Jazzfest Berlin – Cairo
The Jazzfest Berlin 2021 took place from 4 to 7 November 2021.
How does one, from the isolation of the pandemic, seek out the core of a scene that officially does not have any venues in the city it is identified with? One option is to follow its protagonists. Given the current political climate in Cairo, these can often be traced abroad and – not infrequently via Berlin – to transnational communities of digitally connected musicians.
Maurice Louca, who has been moving freely between cities and genres for quite some time, has generously given the festival team key insights into his substantial network of artists from the Egyptian capital and has helped to devise the programme of Jazzfest Berlin – Cairo as its co-curator.
In numerous conversations about and, above all, with representatives of the local experimental music scene, it has repeatedly proven true that self-determined musical practice always contains a subversive dimension – irrespective of whether the focus is on the microtonal subtlety of Egyptian vocalists in Cairo around 1930, the anarchist spirit of Egyptian-German free jazz sessions in the 1970s or digital and improvisatory approaches in cross-city co-operations during the era of the pandemic.
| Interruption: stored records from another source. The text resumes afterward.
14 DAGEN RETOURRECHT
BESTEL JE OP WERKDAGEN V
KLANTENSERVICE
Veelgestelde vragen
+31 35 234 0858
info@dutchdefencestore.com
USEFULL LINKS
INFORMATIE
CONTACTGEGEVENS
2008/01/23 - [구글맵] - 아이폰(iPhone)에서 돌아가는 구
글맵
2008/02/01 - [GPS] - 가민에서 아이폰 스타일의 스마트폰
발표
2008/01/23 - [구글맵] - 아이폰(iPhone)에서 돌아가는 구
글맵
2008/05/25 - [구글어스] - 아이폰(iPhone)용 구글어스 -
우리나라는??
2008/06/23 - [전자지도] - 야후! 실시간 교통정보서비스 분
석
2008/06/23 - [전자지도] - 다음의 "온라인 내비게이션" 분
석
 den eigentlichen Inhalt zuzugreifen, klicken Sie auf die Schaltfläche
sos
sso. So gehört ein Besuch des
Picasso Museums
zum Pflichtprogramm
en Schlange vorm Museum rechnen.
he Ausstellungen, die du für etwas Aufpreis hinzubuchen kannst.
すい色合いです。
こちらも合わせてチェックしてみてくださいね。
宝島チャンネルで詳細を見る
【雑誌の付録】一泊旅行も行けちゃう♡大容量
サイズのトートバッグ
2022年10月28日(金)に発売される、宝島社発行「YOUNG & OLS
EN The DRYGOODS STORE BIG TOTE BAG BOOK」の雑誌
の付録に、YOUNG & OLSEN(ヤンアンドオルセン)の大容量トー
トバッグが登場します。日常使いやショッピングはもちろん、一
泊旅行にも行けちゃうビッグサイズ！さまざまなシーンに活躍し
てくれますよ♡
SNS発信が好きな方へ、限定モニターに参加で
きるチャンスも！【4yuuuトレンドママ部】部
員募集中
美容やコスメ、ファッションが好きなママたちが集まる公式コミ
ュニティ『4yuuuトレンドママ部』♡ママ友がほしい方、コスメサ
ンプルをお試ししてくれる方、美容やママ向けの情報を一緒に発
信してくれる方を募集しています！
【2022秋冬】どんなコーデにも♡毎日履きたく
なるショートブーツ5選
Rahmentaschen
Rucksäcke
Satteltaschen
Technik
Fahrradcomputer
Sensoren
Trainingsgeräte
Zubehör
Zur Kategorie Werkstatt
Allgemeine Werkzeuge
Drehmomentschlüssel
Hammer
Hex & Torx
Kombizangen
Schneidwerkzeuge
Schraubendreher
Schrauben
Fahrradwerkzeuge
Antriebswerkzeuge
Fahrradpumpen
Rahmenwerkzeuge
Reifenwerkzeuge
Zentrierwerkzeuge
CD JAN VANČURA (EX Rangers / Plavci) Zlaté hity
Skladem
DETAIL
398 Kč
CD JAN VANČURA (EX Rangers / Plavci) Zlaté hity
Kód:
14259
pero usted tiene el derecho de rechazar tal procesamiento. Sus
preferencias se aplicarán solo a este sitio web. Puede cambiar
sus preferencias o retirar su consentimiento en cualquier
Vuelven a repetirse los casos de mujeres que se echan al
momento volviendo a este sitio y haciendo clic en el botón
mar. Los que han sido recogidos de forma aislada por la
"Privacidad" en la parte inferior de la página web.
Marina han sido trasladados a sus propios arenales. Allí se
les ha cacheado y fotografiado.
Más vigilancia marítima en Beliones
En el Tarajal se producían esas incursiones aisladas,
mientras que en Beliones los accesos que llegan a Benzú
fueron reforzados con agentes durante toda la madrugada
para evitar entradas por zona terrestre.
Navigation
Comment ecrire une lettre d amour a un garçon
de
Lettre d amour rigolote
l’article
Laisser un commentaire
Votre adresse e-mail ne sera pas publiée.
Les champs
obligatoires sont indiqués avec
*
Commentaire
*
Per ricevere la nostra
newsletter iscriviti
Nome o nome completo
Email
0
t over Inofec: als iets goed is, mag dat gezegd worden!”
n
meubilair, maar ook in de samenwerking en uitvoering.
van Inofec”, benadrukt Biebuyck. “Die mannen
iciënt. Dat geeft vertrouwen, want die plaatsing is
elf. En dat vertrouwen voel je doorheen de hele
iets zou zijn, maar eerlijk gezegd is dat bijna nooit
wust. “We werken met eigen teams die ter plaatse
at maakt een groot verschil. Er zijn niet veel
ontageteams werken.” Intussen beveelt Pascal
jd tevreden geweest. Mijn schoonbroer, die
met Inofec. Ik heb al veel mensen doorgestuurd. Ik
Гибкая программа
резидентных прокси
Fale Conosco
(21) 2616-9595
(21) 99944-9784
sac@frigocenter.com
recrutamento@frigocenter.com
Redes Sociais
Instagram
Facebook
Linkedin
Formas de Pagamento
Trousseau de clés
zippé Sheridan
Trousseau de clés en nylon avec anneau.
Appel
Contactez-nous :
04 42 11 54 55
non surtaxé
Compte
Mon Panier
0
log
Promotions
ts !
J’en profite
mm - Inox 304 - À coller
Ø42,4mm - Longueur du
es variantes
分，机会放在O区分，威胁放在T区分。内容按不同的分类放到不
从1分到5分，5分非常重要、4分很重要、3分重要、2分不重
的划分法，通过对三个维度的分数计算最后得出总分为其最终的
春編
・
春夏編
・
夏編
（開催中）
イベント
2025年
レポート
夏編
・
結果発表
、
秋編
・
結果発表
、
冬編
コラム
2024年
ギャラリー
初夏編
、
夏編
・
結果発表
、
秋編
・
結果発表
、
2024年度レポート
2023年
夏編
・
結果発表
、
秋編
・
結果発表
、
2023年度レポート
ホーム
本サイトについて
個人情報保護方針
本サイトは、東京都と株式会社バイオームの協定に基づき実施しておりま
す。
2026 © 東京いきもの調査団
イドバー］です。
In addition to a live concert by Maurice Louca’s Elephantine, Jazzfest Berlin – Cairo features two artistic video works and a digital guide engaging with Cairo's contemporary creative music scene as well as Egypt‘s post-colonial (musical) history, pointing towards the possibility of an alternative canon of Egyptian music on the horizon of past and present hegemonies.
“At first, the proposition to feature musicians from Cairo in the programme of Jazzfest Berlin might seem a bit daunting – because even enthusiasts for the Egyptian music scene would find it hard to claim that Cairo has a flourishing jazz scene. The reason why jazz, at least in the strict sense of a genre, never really took off there has been the subject of many debates.
However, if we were to break away from the assumptions that confine jazz as a genre, and consider more the core of what jazz has been and could be, we might find many similarities with several different lineages of Arabic music. When we think of jazz as being deeply rooted in tradition, with improvisation at its core, an emphasis on explorations in form, inviting individual expression – such as in Tarab or when channeling – within a collective spirit, then it becomes clear that presenting a focus on the thriving Cairo music scene in this year’s Jazzfest Berlin is a valid and exciting proposition.”